Updated this line item to be a bit clearer:
- When determining the rank of NPC ships for interdiction, use the player's combat rank, rather than their highest PF rank, although add 1 rank if their trade or exploration rank is higher than their combat rank
Michael
If you believe at what you say. You are very naive person. If someone SAY. That don't mean they DO. Everytime when i see ppl like them, i just find them playing a game. Still.. after all of what they say. And FD can see that by a REAL statistic. Not a bull like steamspy steamchart or whatever. They have a real statistic. And so far so very good.
Is this directly tied to the players rank, or do you use a distribution modified by the players rank? I really hope you mean the latter. It is somewhat tiresome to be interdicted by chains of Deadly and Elite combatants, when all prior lore seems to point to these guys being '1 in a thousand'.
Thanks for your hard work on these fixes, can't wait to see them in action
...my personal favorites...
-Fixed viewing the list of CG's, and the progress preview bar being wrong
-Permit Missions should now give a permit
-Added a contract element into the initial mission progression that checks the player's cargo hold - This prevents the player from taking missions if they don't have enough cargo in their hold when the reward has cargo in it
- Added Contract Element to all 'hand-in' panels to indicate when the player does not have enough cargo space for the cargo rewards and therefore cannot hand in the mission
-Allow missions & Community Goals to be completed at stations that have mission generation temporarily disabled
- Reduced the number of engineer mods on AI ships substantially, now only Deadly & Elite rank ships are guaranteed to have mods and any below Master are guaranteed to have none
especially....
- Fix for seed spikes not spawning meta-alloys
...logged out & waiting...there are Barnacles on planet below me![]()

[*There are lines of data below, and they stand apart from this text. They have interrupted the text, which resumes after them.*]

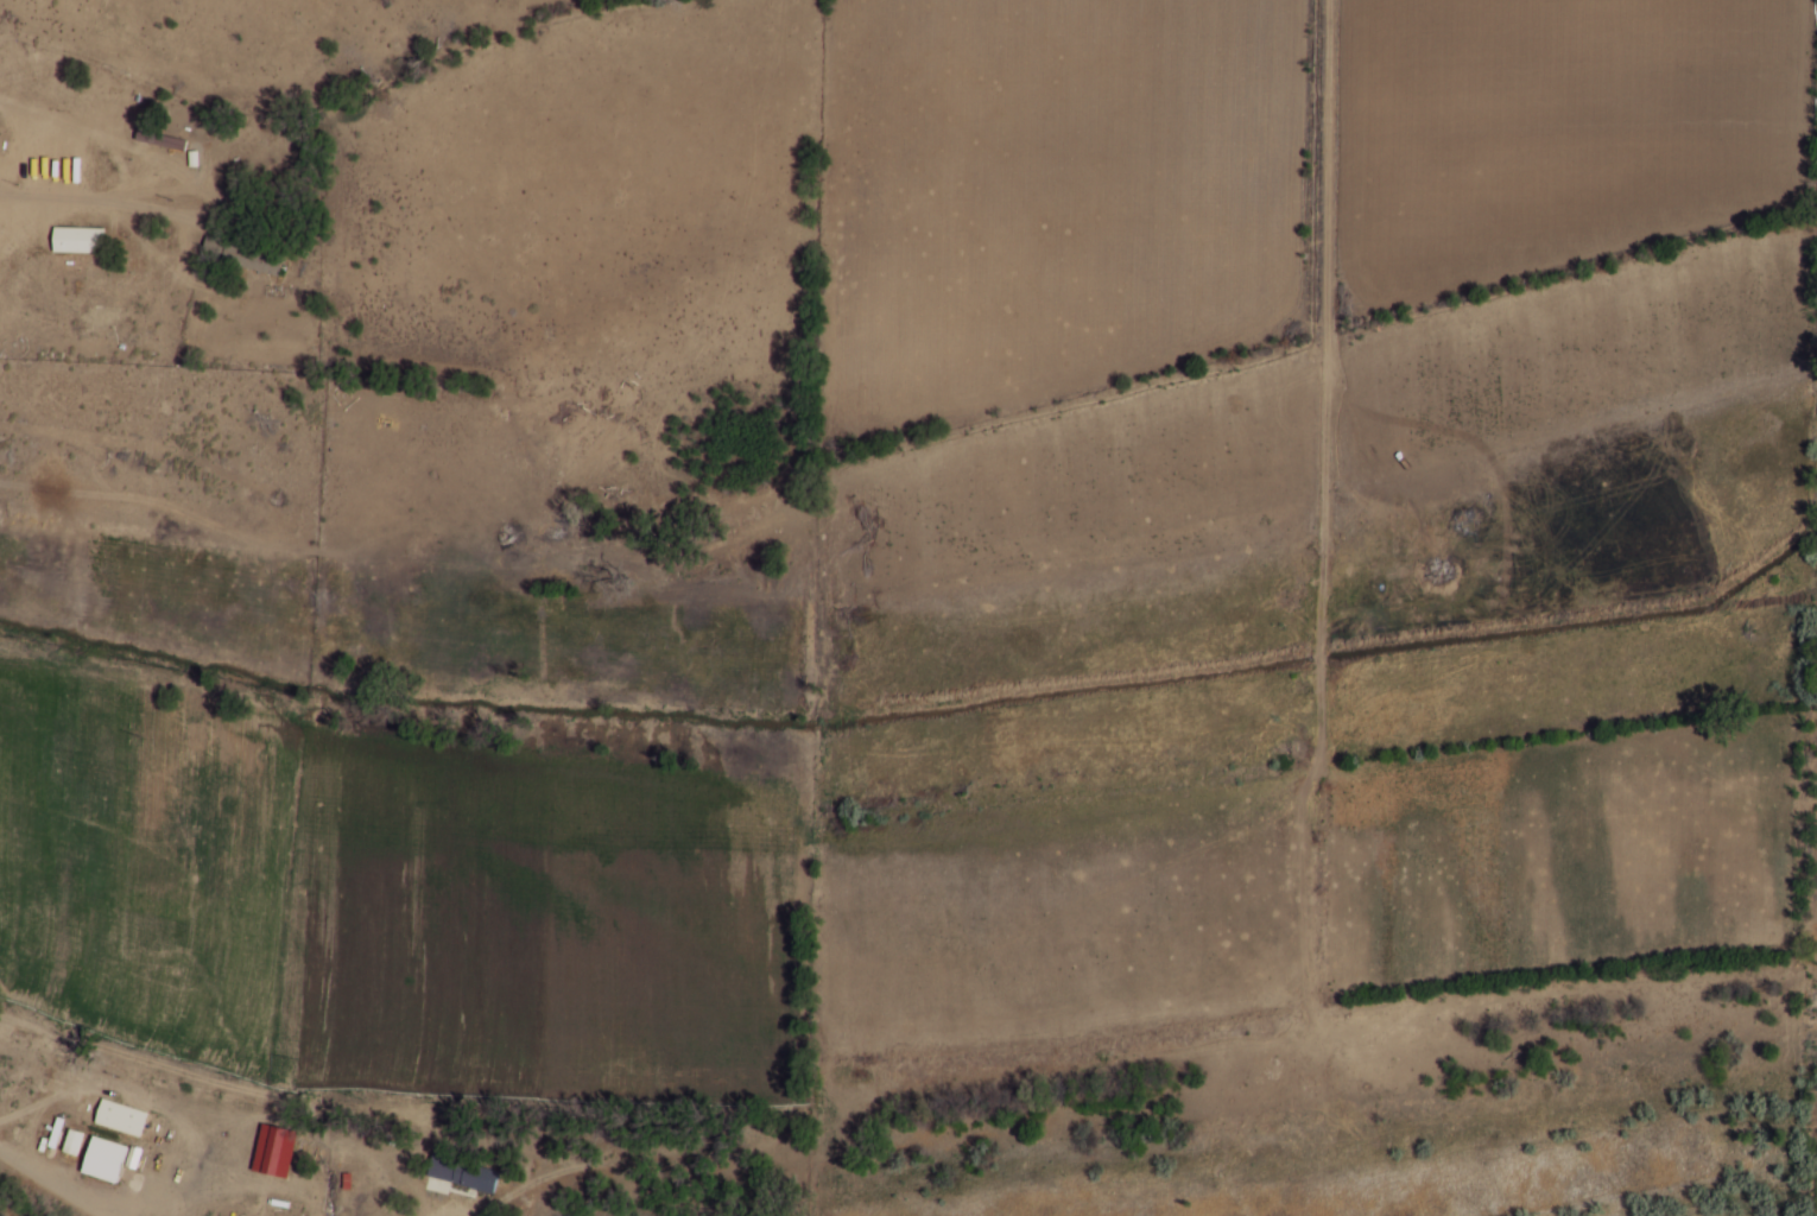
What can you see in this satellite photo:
building: (81, 241)
road: (1325, 539)
building: (72, 1141)
building: (103, 1158)
building: (471, 1175)
road: (28, 1201)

I can't say it enough places - this is a really bad idea in my opinion. You end up with all of this huge beautiful galaxy being essentially the same, because all the opposition is tailored to us, instead of unique to our location. The result is that there is no reason to move around, no reason to avoid some areas, or even seek them out because the danger and corresponding reward is higher. Please reconsider this and make opponents spawn based solely on:
- Where you are
- What security level the system is in
- What state the system is in (war/famine makes NPC's more aggressive)

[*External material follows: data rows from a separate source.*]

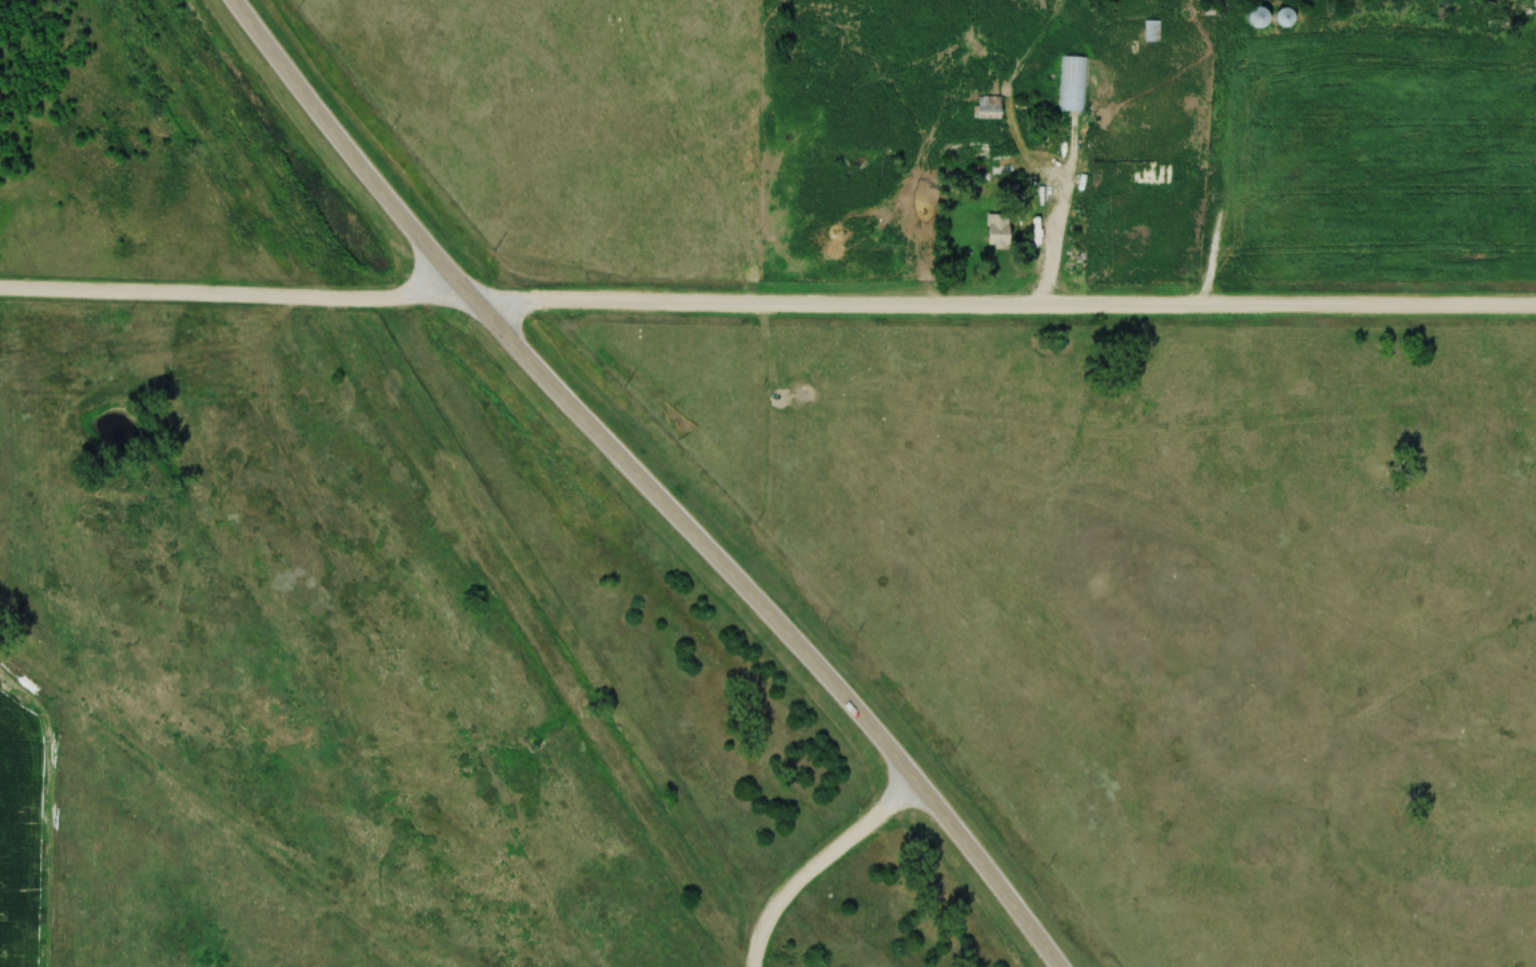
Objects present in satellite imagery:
building: (1257, 18)
building: (1283, 18)
building: (1149, 31)
building: (1068, 84)
building: (986, 108)
road: (1060, 223)
building: (995, 231)
road: (236, 298)
road: (1004, 307)
road: (644, 484)
road: (822, 866)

- What missions you are carrying
- What cargo you are carrying
- What bounty you have on you
- What powerplay faction you are pledged to
I'm sure other additions can be thought of, making certain areas of the galaxy more dangerous for whatever reason fits with the ongoing story line.
The following should only affect how the spawned NPC's react to you, not determine what NPC's spawn:
- Player combat rank (Elite combat ranked players should see that lower ranked NPC's are scared of them and refuse to attack)
- Player ship (Corvette/Cutter pilots should not be interdicted and attacked by suicidal Eagles, they should steer clear and run if you deploy hardpoints)
.It's a distribution, but the upper bound is tied to your combat rank for interdictions. This doesn't affect normal ambient traffic, which is determined by the systems various factors. Missions are also able to apply overrides to NPC ranks.
Michael
.Which means I should be able to do favors in advance, and cash them in later.